* Exercise description
Copy out the items from the line containing "text Средната годишна" through the line containing "text Температурата и", character for character.

[Layout annotation data]
■ ■ ■ ■ ■ ■ ■

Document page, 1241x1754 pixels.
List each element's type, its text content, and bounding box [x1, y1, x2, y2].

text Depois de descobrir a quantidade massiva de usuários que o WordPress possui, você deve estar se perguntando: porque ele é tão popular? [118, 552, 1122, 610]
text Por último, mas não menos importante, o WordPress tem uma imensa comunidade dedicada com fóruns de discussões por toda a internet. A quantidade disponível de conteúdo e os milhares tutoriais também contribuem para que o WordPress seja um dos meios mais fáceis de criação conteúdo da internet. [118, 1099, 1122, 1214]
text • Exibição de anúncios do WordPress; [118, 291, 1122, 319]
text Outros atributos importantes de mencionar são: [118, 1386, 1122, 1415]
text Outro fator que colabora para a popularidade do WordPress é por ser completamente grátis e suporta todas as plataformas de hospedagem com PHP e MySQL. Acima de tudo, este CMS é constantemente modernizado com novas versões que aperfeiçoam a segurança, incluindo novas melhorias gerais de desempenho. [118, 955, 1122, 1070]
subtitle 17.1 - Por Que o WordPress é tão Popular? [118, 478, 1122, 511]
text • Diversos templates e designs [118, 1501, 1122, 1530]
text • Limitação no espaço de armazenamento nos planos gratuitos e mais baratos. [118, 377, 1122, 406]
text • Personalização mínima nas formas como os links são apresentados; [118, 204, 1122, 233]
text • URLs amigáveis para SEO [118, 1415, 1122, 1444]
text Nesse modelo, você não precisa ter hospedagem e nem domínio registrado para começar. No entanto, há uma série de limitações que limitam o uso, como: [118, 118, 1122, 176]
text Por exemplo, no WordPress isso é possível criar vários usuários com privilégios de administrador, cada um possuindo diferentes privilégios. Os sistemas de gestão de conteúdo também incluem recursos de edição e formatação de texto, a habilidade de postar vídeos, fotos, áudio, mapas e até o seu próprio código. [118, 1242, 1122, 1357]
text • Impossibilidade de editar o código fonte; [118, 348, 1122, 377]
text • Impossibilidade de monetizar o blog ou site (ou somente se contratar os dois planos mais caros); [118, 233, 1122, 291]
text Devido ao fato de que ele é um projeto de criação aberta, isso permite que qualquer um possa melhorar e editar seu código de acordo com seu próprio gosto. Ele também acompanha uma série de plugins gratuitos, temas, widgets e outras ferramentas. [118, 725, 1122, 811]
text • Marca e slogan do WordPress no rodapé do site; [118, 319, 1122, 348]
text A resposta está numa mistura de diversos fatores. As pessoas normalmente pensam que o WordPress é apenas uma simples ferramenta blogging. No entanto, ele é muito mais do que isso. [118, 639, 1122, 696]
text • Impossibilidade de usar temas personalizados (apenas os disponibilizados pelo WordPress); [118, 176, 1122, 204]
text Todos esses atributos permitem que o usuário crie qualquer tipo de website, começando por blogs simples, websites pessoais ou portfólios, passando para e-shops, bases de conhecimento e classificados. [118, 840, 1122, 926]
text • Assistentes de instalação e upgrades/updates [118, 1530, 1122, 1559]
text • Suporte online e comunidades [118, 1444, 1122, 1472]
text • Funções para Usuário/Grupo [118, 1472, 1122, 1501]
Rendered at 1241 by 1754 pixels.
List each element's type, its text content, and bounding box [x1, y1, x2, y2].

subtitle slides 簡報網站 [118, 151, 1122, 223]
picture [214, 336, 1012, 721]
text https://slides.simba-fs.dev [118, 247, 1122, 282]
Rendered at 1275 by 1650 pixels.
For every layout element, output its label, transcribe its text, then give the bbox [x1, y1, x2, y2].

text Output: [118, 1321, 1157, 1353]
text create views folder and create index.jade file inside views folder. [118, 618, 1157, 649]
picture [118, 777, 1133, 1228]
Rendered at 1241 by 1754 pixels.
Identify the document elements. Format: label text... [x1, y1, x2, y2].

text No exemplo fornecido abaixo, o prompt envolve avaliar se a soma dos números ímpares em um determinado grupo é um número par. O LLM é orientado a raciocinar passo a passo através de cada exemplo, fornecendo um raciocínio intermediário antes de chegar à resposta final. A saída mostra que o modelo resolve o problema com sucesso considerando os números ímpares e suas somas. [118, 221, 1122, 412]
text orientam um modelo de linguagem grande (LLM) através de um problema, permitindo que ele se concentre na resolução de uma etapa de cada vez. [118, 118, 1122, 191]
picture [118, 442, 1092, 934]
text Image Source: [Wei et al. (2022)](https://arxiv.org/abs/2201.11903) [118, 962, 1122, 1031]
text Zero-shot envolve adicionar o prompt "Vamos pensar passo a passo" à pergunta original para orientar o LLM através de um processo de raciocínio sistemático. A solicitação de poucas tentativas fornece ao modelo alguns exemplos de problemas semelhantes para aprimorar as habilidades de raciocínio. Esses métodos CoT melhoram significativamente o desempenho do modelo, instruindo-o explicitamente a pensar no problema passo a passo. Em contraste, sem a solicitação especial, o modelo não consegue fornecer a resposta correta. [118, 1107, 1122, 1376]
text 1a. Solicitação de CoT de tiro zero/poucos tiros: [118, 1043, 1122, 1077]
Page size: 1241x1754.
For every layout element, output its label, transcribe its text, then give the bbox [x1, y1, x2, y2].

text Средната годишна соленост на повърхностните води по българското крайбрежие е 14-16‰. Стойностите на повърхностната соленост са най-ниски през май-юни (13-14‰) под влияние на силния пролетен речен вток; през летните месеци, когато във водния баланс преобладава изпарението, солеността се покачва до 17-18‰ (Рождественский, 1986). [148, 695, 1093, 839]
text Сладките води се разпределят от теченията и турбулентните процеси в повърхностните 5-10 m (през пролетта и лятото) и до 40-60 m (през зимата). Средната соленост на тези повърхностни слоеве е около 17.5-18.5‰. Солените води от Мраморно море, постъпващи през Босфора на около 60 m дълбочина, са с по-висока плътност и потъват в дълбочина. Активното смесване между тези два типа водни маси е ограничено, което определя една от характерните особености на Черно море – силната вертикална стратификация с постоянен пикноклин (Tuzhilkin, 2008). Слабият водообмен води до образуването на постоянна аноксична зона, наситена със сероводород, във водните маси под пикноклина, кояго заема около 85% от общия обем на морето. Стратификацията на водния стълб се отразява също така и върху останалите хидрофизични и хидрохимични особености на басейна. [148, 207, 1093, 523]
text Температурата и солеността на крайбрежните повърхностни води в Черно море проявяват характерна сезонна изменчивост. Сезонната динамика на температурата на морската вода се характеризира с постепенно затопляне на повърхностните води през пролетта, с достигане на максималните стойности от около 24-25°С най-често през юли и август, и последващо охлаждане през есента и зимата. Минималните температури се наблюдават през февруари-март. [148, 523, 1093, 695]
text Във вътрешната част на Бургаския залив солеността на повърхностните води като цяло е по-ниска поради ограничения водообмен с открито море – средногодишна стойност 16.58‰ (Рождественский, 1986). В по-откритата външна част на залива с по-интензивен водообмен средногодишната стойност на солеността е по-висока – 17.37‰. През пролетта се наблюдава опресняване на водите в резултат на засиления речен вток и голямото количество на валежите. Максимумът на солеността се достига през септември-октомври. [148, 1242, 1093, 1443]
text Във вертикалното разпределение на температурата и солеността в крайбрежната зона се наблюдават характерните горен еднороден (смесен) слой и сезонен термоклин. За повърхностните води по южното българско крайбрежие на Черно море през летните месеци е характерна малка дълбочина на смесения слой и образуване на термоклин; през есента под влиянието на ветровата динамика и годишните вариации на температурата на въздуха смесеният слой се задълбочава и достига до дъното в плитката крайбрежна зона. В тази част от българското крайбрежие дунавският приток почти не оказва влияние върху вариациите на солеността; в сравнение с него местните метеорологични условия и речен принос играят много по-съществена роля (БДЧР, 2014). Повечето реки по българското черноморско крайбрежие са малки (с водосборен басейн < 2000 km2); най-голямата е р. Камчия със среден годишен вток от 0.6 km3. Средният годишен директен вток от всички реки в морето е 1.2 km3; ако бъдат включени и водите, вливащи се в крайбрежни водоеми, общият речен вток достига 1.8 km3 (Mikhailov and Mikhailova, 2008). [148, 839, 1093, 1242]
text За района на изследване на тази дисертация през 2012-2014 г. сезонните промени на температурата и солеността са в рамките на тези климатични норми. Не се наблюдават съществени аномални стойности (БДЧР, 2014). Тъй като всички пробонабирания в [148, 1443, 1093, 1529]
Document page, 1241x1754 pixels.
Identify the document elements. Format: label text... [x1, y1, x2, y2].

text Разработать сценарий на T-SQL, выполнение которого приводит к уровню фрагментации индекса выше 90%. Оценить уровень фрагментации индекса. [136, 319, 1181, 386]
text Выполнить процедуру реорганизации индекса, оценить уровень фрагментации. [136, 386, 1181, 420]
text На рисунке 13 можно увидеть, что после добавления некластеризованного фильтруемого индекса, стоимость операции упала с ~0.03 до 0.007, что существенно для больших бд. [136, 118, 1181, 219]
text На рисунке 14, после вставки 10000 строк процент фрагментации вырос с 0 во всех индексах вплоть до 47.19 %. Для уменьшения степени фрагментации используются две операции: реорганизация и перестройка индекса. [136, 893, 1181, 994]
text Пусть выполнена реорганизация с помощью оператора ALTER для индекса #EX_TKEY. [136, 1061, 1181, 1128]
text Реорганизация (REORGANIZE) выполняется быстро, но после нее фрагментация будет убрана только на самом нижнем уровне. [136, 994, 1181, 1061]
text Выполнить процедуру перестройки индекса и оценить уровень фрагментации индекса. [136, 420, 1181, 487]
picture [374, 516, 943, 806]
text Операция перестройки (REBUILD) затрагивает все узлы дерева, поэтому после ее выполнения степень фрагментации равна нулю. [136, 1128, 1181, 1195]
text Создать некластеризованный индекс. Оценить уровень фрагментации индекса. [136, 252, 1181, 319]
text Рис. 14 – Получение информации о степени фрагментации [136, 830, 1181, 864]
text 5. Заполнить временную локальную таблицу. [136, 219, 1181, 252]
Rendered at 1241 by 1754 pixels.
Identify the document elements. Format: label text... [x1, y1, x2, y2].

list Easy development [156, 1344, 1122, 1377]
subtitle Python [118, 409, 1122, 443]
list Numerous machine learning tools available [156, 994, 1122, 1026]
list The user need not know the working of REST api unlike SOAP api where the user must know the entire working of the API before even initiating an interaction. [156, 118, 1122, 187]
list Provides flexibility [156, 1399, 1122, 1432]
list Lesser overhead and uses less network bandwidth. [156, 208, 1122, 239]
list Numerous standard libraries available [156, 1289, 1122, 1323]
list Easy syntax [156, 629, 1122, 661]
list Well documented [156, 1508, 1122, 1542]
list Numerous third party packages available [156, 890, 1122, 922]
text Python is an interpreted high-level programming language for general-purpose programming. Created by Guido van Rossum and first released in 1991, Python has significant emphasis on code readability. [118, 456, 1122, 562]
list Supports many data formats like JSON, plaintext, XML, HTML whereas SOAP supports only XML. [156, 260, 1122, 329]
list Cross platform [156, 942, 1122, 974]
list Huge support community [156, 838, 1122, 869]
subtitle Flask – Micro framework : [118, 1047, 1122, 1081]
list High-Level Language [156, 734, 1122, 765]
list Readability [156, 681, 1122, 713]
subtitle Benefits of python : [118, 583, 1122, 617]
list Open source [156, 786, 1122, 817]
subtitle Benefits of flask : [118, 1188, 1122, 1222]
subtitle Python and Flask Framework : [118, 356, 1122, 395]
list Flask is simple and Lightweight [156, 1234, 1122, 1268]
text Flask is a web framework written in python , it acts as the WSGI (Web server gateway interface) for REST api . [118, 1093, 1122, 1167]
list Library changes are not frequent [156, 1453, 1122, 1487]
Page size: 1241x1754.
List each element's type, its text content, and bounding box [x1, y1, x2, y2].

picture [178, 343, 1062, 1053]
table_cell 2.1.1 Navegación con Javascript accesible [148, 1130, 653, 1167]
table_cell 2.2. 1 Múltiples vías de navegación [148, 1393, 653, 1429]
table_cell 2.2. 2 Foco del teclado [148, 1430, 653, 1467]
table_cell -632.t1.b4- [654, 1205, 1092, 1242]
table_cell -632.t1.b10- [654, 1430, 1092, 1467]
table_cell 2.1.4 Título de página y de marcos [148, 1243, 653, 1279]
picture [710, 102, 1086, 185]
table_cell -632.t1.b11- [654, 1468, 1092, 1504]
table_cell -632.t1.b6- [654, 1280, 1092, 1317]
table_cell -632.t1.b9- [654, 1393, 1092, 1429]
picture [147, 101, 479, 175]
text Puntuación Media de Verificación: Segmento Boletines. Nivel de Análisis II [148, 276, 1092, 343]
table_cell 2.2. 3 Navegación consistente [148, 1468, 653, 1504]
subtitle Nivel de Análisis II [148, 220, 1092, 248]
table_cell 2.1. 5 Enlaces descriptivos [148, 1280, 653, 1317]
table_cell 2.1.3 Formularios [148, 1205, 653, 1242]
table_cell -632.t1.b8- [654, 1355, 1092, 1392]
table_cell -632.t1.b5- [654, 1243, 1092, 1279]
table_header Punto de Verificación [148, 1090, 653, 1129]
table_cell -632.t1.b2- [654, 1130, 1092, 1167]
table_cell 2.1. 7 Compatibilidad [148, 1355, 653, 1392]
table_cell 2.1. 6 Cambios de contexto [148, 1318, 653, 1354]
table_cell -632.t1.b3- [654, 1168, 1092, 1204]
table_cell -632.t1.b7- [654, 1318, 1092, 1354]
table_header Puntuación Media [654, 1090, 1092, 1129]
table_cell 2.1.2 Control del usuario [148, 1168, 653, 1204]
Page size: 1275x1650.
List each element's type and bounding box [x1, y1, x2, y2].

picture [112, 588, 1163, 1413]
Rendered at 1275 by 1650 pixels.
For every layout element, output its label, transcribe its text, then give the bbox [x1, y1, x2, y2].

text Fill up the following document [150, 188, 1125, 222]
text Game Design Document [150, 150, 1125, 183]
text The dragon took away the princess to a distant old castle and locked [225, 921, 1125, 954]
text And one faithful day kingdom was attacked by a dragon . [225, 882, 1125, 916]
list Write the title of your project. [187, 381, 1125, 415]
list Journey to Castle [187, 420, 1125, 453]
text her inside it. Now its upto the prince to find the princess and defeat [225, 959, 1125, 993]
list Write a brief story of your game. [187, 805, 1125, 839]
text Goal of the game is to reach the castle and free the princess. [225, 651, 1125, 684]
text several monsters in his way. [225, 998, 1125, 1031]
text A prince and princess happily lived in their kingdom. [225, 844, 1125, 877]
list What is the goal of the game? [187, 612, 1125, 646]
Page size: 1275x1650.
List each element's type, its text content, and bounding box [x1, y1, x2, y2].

■ ■ ■ ■ ■ ■ ■

* Expected output
text Средната годишна соленост на повърхностните води по българското крайбрежие е 14-16‰. Стойностите на повърхностната соленост са най-ниски през май-юни (13-14‰) под влияние на силния пролетен речен вток; през летните месеци, когато във водния баланс преобладава изпарението, солеността се покачва до 17-18‰ (Рождественский, 1986). [148, 695, 1093, 839]
text Сладките води се разпределят от теченията и турбулентните процеси в повърхностните 5-10 m (през пролетта и лятото) и до 40-60 m (през зимата). Средната соленост на тези повърхностни слоеве е около 17.5-18.5‰. Солените води от Мраморно море, постъпващи през Босфора на около 60 m дълбочина, са с по-висока плътност и потъват в дълбочина. Активното смесване между тези два типа водни маси е ограничено, което определя една от характерните особености на Черно море – силната вертикална стратификация с постоянен пикноклин (Tuzhilkin, 2008). Слабият водообмен води до образуването на постоянна аноксична зона, наситена със сероводород, във водните маси под пикноклина, кояго заема около 85% от общия обем на морето. Стратификацията на водния стълб се отразява също така и върху останалите хидрофизични и хидрохимични особености на басейна. [148, 207, 1093, 523]
text Температурата и солеността на крайбрежните повърхностни води в Черно море проявяват характерна сезонна изменчивост. Сезонната динамика на температурата на морската вода се характеризира с постепенно затопляне на повърхностните води през пролетта, с достигане на максималните стойности от около 24-25°С най-често през юли и август, и последващо охлаждане през есента и зимата. Минималните температури се наблюдават през февруари-март. [148, 523, 1093, 695]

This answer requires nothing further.